__Task details__: What is needed is an exact copy of the listing, with no pictures in it.

__Records for this exercise__:
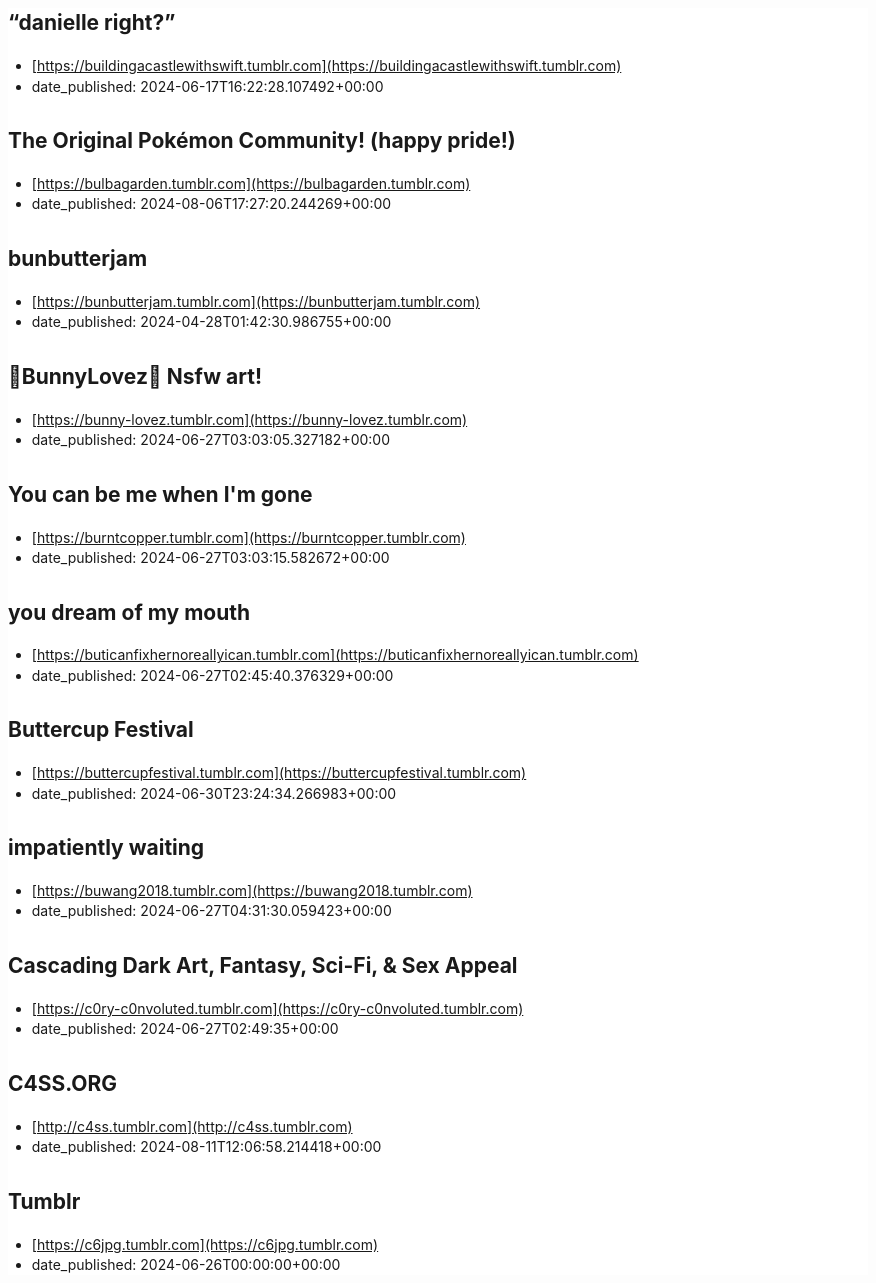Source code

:  ## “danielle right?”
 - [https://buildingacastlewithswift.tumblr.com](https://buildingacastlewithswift.tumblr.com)
 - date_published: 2024-06-17T16:22:28.107492+00:00

 ## The Original Pokémon Community! (happy pride!)
 - [https://bulbagarden.tumblr.com](https://bulbagarden.tumblr.com)
 - date_published: 2024-08-06T17:27:20.244269+00:00

 ## bunbutterjam
 - [https://bunbutterjam.tumblr.com](https://bunbutterjam.tumblr.com)
 - date_published: 2024-04-28T01:42:30.986755+00:00

 ## 🔞BunnyLovez🔞 Nsfw art!
 - [https://bunny-lovez.tumblr.com](https://bunny-lovez.tumblr.com)
 - date_published: 2024-06-27T03:03:05.327182+00:00

 ## You can be me when I'm gone
 - [https://burntcopper.tumblr.com](https://burntcopper.tumblr.com)
 - date_published: 2024-06-27T03:03:15.582672+00:00

 ## you dream of my mouth
 - [https://buticanfixhernoreallyican.tumblr.com](https://buticanfixhernoreallyican.tumblr.com)
 - date_published: 2024-06-27T02:45:40.376329+00:00

 ## Buttercup Festival
 - [https://buttercupfestival.tumblr.com](https://buttercupfestival.tumblr.com)
 - date_published: 2024-06-30T23:24:34.266983+00:00

 ## impatiently waiting
 - [https://buwang2018.tumblr.com](https://buwang2018.tumblr.com)
 - date_published: 2024-06-27T04:31:30.059423+00:00

 ## Cascading Dark Art, Fantasy, Sci-Fi, & Sex Appeal
 - [https://c0ry-c0nvoluted.tumblr.com](https://c0ry-c0nvoluted.tumblr.com)
 - date_published: 2024-06-27T02:49:35+00:00

 ## C4SS.ORG
 - [http://c4ss.tumblr.com](http://c4ss.tumblr.com)
 - date_published: 2024-08-11T12:06:58.214418+00:00

 ## Tumblr
 - [https://c6jpg.tumblr.com](https://c6jpg.tumblr.com)
 - date_published: 2024-06-26T00:00:00+00:00
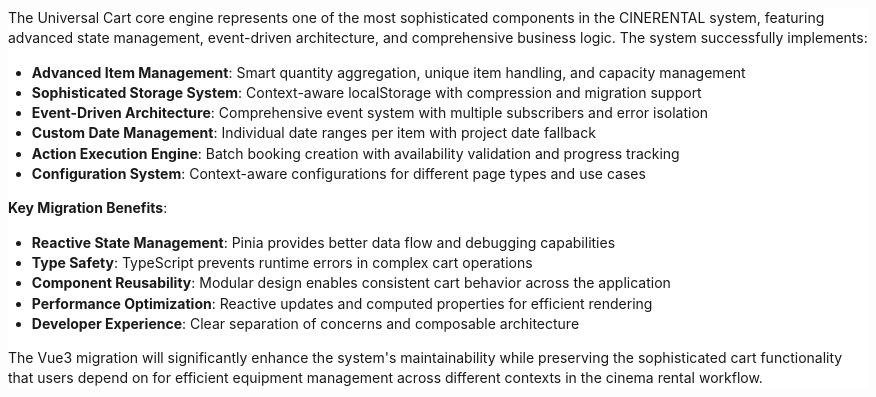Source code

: The Universal Cart core engine represents one of the most sophisticated components in the CINERENTAL system, featuring advanced state management, event-driven architecture, and comprehensive business logic. The system successfully implements:

- **Advanced Item Management**: Smart quantity aggregation, unique item handling, and capacity management
- **Sophisticated Storage System**: Context-aware localStorage with compression and migration support
- **Event-Driven Architecture**: Comprehensive event system with multiple subscribers and error isolation
- **Custom Date Management**: Individual date ranges per item with project date fallback
- **Action Execution Engine**: Batch booking creation with availability validation and progress tracking
- **Configuration System**: Context-aware configurations for different page types and use cases

**Key Migration Benefits**:

- **Reactive State Management**: Pinia provides better data flow and debugging capabilities
- **Type Safety**: TypeScript prevents runtime errors in complex cart operations
- **Component Reusability**: Modular design enables consistent cart behavior across the application
- **Performance Optimization**: Reactive updates and computed properties for efficient rendering
- **Developer Experience**: Clear separation of concerns and composable architecture

The Vue3 migration will significantly enhance the system's maintainability while preserving the sophisticated cart functionality that users depend on for efficient equipment management across different contexts in the cinema rental workflow.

__Answer box__:
Source code

:  ## “danielle right?”
 - [https://buildingacastlewithswift.tumblr.com](https://buildingacastlewithswift.tumblr.com)
 - date_published: 2024-06-17T16:22:28.107492+00:00

 ## The Original Pokémon Community! (happy pride!)
 - [https://bulbagarden.tumblr.com](https://bulbagarden.tumblr.com)
 - date_published: 2024-08-06T17:27:20.244269+00:00

 ## bunbutterjam
 - [https://bunbutterjam.tumblr.com](https://bunbutterjam.tumblr.com)
 - date_published: 2024-04-28T01:42:30.986755+00:00

 ## 🔞BunnyLovez🔞 Nsfw art!
 - [https://bunny-lovez.tumblr.com](https://bunny-lovez.tumblr.com)
 - date_published: 2024-06-27T03:03:05.327182+00:00

 ## You can be me when I'm gone
 - [https://burntcopper.tumblr.com](https://burntcopper.tumblr.com)
 - date_published: 2024-06-27T03:03:15.582672+00:00

 ## you dream of my mouth
 - [https://buticanfixhernoreallyican.tumblr.com](https://buticanfixhernoreallyican.tumblr.com)
 - date_published: 2024-06-27T02:45:40.376329+00:00

 ## Buttercup Festival
 - [https://buttercupfestival.tumblr.com](https://buttercupfestival.tumblr.com)
 - date_published: 2024-06-30T23:24:34.266983+00:00

 ## impatiently waiting
 - [https://buwang2018.tumblr.com](https://buwang2018.tumblr.com)
 - date_published: 2024-06-27T04:31:30.059423+00:00

 ## Cascading Dark Art, Fantasy, Sci-Fi, & Sex Appeal
 - [https://c0ry-c0nvoluted.tumblr.com](https://c0ry-c0nvoluted.tumblr.com)
 - date_published: 2024-06-27T02:49:35+00:00

 ## C4SS.ORG
 - [http://c4ss.tumblr.com](http://c4ss.tumblr.com)
 - date_published: 2024-08-11T12:06:58.214418+00:00

 ## Tumblr
 - [https://c6jpg.tumblr.com](https://c6jpg.tumblr.com)
 - date_published: 2024-06-26T00:00:00+00:00
Source code

: The Universal Cart core engine represents one of the most sophisticated components in the CINERENTAL system, featuring advanced state management, event-driven architecture, and comprehensive business logic. The system successfully implements:

- **Advanced Item Management**: Smart quantity aggregation, unique item handling, and capacity management
- **Sophisticated Storage System**: Context-aware localStorage with compression and migration support
- **Event-Driven Architecture**: Comprehensive event system with multiple subscribers and error isolation
- **Custom Date Management**: Individual date ranges per item with project date fallback
- **Action Execution Engine**: Batch booking creation with availability validation and progress tracking
- **Configuration System**: Context-aware configurations for different page types and use cases

**Key Migration Benefits**:

- **Reactive State Management**: Pinia provides better data flow and debugging capabilities
- **Type Safety**: TypeScript prevents runtime errors in complex cart operations
- **Component Reusability**: Modular design enables consistent cart behavior across the application
- **Performance Optimization**: Reactive updates and computed properties for efficient rendering
- **Developer Experience**: Clear separation of concerns and composable architecture

The Vue3 migration will significantly enhance the system's maintainability while preserving the sophisticated cart functionality that users depend on for efficient equipment management across different contexts in the cinema rental workflow.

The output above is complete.